### Fragmento seleccionado
Hablaré en una próxima entrada de esa obra, pero ahora quiero centrarme aquí en sus diálogos. Delibes es quizás uno de los mejores creadores de diálogos de la novela universal. Como el mismo afirmaba “Me gusta mucho, me fascina oír. Prestar el oído a la gente cuando está hablando en el autobús o en el metro me divierte mucho”. Creo que no hay mejor consejo que ése: saber oír la voz de los que hablan, pero cuando los que cuentan las historias que uno escribe llevan muertos varias décadas se hace más difícil.

Hace un año mis padres volvieron a vivir cerca después de casi veinticinco años de distancia y de vez en cuando, en mitad de una conversación, me sorprenden con una expresión que hacía mucho tiempo que no escuchaba. Trato de regresar a sonidos de la infancia, a palabras perdidas en una geografía lejana de mi Andalucía. Y con esos retazos trato de esbozar diálogos que, en muchos casos, siguen sin parecerme naturales.
######
### Datos guardados
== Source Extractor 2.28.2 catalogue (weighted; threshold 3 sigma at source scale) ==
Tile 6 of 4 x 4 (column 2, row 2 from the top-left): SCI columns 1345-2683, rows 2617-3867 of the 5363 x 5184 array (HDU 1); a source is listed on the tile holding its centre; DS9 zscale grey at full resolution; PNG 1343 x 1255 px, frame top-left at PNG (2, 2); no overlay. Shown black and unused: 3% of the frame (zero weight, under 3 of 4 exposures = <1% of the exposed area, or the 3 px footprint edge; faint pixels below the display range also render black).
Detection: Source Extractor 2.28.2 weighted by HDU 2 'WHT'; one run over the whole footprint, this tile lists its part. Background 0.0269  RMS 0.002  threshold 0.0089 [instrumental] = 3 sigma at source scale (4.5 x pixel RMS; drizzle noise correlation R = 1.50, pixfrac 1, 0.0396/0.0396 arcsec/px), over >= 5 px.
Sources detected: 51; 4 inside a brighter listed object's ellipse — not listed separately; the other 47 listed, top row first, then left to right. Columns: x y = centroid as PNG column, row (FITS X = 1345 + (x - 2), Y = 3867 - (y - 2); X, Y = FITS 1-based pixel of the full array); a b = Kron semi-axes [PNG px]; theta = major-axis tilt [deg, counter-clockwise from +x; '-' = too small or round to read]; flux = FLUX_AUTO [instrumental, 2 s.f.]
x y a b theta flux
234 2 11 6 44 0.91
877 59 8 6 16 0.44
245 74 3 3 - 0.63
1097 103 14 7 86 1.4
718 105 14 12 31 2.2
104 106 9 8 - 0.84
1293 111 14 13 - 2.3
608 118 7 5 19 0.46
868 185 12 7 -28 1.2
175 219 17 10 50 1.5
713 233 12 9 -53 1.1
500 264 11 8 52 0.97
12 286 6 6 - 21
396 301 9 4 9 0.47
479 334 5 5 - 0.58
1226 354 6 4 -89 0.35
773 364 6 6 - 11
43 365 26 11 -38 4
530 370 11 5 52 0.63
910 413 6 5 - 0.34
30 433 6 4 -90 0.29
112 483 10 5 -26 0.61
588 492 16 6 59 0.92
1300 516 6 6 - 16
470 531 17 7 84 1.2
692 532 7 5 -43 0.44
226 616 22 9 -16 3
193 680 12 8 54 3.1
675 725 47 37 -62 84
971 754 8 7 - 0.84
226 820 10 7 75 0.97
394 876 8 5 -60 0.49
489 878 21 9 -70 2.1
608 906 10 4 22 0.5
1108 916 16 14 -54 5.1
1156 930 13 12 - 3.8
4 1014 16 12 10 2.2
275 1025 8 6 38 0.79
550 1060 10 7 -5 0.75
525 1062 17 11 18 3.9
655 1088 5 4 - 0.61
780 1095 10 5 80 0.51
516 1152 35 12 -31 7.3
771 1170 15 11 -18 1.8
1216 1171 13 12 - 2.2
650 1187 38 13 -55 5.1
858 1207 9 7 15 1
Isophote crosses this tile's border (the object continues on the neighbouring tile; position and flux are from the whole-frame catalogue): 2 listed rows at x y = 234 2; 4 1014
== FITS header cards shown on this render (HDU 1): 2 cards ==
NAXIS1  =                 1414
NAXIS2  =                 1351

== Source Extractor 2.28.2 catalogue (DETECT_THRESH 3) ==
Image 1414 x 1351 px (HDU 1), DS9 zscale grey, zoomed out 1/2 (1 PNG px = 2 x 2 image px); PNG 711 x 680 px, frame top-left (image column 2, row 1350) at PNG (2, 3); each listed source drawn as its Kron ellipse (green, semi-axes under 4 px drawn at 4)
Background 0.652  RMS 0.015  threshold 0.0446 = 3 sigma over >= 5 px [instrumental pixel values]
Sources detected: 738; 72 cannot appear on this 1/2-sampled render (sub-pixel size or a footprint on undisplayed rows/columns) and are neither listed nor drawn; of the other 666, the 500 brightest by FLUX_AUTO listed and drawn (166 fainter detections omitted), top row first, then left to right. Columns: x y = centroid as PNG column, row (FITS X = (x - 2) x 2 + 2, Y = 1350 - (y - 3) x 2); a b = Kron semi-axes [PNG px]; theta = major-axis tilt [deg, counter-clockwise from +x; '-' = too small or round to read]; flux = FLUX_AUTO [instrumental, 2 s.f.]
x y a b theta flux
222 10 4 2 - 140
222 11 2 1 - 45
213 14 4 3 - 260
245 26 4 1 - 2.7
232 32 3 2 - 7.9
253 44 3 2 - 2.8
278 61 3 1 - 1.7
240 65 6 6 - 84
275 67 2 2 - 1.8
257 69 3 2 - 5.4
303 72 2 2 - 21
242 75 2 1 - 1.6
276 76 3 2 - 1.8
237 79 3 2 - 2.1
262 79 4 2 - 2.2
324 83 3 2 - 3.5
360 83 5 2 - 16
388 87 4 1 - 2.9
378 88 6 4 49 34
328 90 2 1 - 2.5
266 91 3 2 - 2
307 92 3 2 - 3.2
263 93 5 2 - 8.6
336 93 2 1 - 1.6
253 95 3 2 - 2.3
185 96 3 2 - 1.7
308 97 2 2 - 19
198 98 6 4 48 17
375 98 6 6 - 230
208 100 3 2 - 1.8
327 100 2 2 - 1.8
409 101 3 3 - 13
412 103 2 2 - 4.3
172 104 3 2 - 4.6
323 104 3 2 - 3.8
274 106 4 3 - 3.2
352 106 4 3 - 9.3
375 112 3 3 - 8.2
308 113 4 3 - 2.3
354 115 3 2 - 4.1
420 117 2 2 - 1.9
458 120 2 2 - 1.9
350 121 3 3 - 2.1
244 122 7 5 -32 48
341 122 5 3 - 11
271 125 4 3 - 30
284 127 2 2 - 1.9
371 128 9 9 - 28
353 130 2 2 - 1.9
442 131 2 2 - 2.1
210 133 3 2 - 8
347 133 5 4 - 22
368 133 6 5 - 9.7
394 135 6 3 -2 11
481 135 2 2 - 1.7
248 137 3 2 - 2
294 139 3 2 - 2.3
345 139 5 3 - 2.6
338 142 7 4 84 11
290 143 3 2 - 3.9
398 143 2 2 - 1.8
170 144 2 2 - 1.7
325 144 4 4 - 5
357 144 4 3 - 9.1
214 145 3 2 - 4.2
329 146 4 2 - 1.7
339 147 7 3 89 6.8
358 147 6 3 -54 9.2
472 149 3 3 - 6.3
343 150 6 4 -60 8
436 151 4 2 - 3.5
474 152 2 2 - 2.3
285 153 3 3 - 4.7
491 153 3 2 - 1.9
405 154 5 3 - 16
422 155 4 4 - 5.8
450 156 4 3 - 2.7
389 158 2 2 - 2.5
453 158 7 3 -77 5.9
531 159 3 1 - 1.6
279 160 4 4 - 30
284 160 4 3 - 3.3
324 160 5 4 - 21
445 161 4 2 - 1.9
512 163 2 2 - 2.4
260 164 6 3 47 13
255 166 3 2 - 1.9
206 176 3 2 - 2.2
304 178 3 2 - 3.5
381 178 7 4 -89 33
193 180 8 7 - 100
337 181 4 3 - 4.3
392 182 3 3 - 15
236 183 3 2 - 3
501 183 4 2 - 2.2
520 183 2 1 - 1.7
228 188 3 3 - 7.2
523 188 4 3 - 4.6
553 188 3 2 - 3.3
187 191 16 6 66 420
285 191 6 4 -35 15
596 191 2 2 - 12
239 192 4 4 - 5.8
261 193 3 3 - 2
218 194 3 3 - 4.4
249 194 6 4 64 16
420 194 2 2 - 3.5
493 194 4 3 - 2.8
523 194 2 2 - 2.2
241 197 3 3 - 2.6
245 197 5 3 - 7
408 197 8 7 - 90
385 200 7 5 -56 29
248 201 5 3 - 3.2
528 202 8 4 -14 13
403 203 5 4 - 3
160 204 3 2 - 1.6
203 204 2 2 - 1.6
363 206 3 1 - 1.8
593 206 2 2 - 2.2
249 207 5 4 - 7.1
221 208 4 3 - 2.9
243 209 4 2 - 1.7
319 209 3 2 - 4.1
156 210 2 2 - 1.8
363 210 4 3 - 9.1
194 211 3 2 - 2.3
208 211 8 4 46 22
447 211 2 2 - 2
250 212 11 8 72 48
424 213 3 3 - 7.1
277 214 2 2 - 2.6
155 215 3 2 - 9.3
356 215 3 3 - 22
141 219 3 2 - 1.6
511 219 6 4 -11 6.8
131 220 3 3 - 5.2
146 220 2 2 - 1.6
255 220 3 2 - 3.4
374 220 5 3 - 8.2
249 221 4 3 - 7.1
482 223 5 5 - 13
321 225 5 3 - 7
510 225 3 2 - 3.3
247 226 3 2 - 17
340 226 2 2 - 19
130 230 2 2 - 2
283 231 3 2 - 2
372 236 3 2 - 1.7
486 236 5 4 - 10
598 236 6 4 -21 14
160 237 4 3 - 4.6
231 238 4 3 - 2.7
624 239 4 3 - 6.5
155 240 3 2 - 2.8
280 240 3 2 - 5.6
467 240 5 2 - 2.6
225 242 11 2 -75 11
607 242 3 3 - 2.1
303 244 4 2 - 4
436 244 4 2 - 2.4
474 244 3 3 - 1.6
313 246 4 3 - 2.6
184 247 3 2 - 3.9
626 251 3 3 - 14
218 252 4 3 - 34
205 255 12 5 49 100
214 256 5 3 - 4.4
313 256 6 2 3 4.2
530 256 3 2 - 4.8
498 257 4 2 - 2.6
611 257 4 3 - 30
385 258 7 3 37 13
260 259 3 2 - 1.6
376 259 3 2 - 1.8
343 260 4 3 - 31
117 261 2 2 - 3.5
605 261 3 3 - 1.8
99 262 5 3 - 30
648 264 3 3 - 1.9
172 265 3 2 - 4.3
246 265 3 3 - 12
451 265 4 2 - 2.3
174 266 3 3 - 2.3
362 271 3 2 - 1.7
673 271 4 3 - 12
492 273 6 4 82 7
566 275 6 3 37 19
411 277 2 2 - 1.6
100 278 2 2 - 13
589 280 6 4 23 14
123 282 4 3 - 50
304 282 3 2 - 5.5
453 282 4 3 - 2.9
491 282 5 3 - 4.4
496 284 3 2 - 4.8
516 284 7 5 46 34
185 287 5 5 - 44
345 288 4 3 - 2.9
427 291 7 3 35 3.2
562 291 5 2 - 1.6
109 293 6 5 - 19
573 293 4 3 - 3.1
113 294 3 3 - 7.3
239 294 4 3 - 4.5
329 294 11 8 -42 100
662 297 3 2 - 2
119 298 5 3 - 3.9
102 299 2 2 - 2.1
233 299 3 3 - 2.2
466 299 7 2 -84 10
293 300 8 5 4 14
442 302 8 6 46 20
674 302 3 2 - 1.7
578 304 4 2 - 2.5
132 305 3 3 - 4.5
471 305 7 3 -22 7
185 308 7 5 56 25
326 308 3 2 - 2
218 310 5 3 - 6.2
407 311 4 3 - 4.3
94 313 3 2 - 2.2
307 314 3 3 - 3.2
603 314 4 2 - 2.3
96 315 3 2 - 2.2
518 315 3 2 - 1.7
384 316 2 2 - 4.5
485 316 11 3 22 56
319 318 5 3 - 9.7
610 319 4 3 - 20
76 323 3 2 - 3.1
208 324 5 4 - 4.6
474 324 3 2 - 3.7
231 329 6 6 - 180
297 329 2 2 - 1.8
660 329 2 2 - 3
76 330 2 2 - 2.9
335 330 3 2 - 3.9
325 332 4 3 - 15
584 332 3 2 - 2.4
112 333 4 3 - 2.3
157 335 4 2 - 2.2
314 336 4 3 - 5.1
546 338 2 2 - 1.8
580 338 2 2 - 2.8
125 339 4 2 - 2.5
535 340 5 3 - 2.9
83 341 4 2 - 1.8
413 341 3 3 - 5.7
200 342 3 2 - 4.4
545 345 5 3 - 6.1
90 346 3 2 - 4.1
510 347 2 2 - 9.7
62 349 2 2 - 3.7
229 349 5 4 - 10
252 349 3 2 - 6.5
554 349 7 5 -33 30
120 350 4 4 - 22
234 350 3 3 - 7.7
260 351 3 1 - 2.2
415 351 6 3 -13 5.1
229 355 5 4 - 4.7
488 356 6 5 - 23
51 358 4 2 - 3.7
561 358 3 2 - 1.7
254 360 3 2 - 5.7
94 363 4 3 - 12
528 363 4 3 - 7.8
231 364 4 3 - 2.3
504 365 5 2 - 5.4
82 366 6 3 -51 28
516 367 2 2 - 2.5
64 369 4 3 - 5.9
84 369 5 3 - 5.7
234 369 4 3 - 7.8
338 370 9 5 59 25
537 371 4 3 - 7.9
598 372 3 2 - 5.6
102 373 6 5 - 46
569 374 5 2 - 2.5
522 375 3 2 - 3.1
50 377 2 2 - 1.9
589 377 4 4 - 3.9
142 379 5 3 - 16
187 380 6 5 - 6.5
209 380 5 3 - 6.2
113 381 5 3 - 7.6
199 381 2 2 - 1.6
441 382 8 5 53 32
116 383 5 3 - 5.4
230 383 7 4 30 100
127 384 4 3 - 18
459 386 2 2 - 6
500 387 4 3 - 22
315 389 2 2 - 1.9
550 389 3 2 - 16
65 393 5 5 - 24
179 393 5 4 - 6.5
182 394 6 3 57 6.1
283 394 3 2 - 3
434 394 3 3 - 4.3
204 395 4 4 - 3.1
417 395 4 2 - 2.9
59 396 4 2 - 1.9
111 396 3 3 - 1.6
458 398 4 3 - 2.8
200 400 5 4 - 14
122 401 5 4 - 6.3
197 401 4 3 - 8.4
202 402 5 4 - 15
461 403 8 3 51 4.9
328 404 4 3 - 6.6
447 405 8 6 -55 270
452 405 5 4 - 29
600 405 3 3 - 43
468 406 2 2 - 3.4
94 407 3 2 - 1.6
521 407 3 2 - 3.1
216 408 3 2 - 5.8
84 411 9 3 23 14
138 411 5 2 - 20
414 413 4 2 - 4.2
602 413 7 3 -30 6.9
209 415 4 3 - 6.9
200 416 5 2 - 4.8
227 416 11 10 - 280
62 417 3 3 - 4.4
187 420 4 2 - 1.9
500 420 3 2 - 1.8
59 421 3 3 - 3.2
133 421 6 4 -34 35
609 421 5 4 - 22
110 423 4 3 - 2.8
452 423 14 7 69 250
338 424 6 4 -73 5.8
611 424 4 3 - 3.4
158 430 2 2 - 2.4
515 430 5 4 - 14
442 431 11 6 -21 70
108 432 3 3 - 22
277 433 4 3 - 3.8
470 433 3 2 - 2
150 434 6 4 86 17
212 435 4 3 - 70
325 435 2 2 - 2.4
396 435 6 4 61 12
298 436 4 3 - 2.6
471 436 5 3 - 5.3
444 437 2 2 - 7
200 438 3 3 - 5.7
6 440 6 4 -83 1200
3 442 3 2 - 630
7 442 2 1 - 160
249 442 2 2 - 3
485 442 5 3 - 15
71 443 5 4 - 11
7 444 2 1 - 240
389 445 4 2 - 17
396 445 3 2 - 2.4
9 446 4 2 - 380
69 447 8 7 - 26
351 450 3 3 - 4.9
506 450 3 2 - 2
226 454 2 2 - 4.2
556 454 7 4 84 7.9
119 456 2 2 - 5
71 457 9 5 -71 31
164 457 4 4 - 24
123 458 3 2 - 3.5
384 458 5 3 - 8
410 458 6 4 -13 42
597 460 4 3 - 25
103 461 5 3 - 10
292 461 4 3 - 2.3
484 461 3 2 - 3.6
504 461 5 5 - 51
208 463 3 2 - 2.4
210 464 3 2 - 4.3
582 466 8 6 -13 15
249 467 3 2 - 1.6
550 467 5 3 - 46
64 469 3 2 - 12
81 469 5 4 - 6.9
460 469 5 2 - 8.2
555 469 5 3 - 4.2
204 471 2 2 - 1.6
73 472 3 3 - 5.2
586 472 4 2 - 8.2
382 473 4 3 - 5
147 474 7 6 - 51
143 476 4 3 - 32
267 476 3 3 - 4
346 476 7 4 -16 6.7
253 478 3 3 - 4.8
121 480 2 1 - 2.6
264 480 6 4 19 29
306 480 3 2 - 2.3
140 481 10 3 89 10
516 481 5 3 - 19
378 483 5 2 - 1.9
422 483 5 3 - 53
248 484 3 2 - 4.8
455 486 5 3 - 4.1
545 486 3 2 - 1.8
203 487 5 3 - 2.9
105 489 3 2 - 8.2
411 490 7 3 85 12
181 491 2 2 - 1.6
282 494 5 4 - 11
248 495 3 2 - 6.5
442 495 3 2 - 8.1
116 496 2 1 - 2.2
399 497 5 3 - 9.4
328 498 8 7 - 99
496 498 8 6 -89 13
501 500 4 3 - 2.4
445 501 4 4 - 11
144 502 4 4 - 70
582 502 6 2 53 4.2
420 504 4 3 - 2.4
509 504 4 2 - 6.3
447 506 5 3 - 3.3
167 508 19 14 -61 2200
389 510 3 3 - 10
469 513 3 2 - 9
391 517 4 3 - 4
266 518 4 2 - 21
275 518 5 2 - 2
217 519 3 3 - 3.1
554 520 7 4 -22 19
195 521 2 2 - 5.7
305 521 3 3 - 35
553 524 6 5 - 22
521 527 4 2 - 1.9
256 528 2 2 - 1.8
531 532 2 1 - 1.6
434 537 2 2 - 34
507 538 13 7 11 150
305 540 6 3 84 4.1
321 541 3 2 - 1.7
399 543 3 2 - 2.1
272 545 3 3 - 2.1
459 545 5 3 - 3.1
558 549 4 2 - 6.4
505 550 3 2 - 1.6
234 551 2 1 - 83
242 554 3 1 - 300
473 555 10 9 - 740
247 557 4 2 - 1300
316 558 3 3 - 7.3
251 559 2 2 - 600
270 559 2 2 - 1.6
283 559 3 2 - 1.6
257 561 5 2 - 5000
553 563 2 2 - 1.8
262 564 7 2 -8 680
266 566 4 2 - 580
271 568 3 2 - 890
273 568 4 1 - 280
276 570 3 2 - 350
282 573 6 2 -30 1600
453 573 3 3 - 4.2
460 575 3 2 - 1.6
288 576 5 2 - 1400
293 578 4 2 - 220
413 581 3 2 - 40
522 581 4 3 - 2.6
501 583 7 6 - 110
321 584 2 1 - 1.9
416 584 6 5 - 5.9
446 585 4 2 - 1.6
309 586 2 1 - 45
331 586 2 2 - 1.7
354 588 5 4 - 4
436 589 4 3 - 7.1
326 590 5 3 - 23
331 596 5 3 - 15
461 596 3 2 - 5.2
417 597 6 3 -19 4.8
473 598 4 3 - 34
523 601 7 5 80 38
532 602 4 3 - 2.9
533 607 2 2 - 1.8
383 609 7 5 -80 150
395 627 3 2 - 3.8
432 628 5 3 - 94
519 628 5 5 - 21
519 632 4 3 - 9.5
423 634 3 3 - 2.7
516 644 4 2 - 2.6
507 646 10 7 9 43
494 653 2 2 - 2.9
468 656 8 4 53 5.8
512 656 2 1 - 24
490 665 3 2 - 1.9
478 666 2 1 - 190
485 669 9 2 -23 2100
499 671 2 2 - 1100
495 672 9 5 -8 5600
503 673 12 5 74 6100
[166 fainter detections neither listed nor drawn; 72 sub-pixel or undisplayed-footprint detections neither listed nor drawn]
######
• [Lo que harás]:
a - Indica si cada afirmación coincide con el fragmento seleccionado. Responde sí o no y cita las palabras del fragmento que lo deciden: (i) Delibes decía que le divertía escuchar a la gente que habla en el autobús o en el metro. (ii) Los padres de quien escribe volvieron a vivir cerca hace diez años. (iii) Quien escribe considera que sus diálogos suenan siempre naturales.
b - Transcribe del fragmento seleccionado la parte que empieza con las palabras que contienen "Hablaré en una" y termina con "hace más difícil.".

• [Soluciones completas]:
a -
(i) Sí: "Prestar el oído a la gente cuando está hablando en el autobús o en el metro me divierte mucho".
(ii) No: "Hace un año mis padres volvieron a vivir cerca".
(iii) No: "trato de esbozar diálogos que, en muchos casos, siguen sin parecerme naturales".

b -
Hablaré en una próxima entrada de esa obra, pero ahora quiero centrarme aquí en sus diálogos. Delibes es quizás uno de los mejores creadores de diálogos de la novela universal. Como el mismo afirmaba “Me gusta mucho, me fascina oír. Prestar el oído a la gente cuando está hablando en el autobús o en el metro me divierte mucho”. Creo que no hay mejor consejo que ése: saber oír la voz de los que hablan, pero cuando los que cuentan las historias que uno escribe llevan muertos varias décadas se hace más difícil.